─── Records for this exercise ───

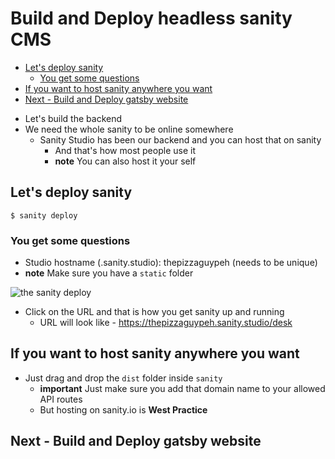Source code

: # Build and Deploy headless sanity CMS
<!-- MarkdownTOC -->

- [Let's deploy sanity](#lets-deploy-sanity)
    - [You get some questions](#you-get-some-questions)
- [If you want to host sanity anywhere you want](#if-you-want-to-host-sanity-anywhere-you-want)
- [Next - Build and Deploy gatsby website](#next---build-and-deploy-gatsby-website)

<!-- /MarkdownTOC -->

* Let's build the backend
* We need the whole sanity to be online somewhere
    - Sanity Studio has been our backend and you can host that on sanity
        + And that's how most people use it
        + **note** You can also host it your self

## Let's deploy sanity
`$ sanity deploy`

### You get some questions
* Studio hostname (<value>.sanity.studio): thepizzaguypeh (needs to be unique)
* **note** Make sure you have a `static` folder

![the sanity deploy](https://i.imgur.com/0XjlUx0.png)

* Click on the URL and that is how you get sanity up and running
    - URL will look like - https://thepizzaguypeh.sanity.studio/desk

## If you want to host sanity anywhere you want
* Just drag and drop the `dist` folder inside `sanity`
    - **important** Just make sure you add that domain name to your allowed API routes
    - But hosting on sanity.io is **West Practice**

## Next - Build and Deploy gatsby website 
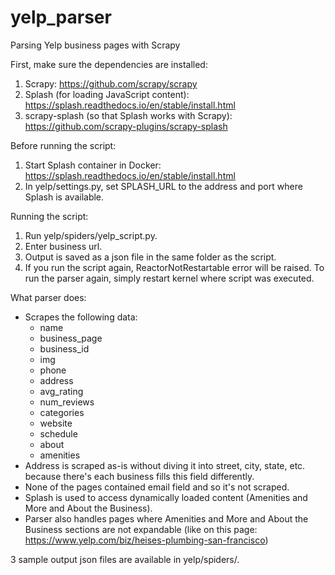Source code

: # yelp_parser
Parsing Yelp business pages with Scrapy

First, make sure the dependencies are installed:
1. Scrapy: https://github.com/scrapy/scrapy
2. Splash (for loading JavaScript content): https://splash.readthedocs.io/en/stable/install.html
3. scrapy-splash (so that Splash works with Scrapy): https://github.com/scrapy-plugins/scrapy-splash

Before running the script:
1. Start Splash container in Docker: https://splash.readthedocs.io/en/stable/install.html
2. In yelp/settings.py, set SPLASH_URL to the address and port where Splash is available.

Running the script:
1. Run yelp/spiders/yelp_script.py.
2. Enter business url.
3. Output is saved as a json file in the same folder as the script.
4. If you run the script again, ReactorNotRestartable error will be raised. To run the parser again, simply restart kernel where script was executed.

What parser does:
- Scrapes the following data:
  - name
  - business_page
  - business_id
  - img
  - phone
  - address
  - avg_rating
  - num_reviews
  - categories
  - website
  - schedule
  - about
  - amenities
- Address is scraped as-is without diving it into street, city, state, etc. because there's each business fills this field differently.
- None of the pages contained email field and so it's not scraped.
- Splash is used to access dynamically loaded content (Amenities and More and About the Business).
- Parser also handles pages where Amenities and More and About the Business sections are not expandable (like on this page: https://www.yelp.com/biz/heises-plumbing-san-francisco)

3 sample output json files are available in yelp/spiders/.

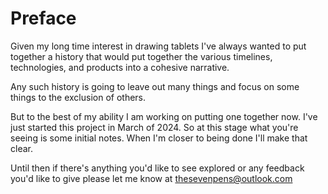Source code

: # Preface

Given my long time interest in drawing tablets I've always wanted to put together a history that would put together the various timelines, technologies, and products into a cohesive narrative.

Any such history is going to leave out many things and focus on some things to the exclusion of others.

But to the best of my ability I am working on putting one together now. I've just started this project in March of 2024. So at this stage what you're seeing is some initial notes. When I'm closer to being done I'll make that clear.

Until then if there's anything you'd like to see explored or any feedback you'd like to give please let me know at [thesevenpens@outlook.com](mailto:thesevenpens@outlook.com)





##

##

───

[Directions for this task] Arrange the data as a JSON list of strings, one string per line, leaving out blank lines. Begin at the first line of the data, stop after the line that contains "4. If you run", and leave the pictures out of the answer.

[Answer to the exercise]
[
  "Source code",
  ": # Build and Deploy headless sanity CMS",
  "<!-- MarkdownTOC -->",
  "- [Let's deploy sanity](#lets-deploy-sanity)",
  "    - [You get some questions](#you-get-some-questions)",
  "- [If you want to host sanity anywhere you want](#if-you-want-to-host-sanity-anywhere-you-want)",
  "- [Next - Build and Deploy gatsby website](#next---build-and-deploy-gatsby-website)",
  "<!-- /MarkdownTOC -->",
  "* Let's build the backend",
  "* We need the whole sanity to be online somewhere",
  "    - Sanity Studio has been our backend and you can host that on sanity",
  "        + And that's how most people use it",
  "        + **note** You can also host it your self",
  "## Let's deploy sanity",
  "`$ sanity deploy`",
  "### You get some questions",
  "* Studio hostname (<value>.sanity.studio): thepizzaguypeh (needs to be unique)",
  "* **note** Make sure you have a `static` folder",
  "![the sanity deploy](https://i.imgur.com/0XjlUx0.png)",
  "* Click on the URL and that is how you get sanity up and running",
  "    - URL will look like - https://thepizzaguypeh.sanity.studio/desk",
  "## If you want to host sanity anywhere you want",
  "* Just drag and drop the `dist` folder inside `sanity`",
  "    - **important** Just make sure you add that domain name to your allowed API routes",
  "    - But hosting on sanity.io is **West Practice**",
  "## Next - Build and Deploy gatsby website ",
  "Source code",
  ": # yelp_parser",
  "Parsing Yelp business pages with Scrapy",
  "First, make sure the dependencies are installed:",
  "1. Scrapy: https://github.com/scrapy/scrapy",
  "2. Splash (for loading JavaScript content): https://splash.readthedocs.io/en/stable/install.html",
  "3. scrapy-splash (so that Splash works with Scrapy): https://github.com/scrapy-plugins/scrapy-splash",
  "Before running the script:",
  "1. Start Splash container in Docker: https://splash.readthedocs.io/en/stable/install.html",
  "2. In yelp/settings.py, set SPLASH_URL to the address and port where Splash is available.",
  "Running the script:",
  "1. Run yelp/spiders/yelp_script.py.",
  "2. Enter business url.",
  "3. Output is saved as a json file in the same folder as the script.",
  "4. If you run the script again, ReactorNotRestartable error will be raised. To run the parser again, simply restart kernel where script was executed."
]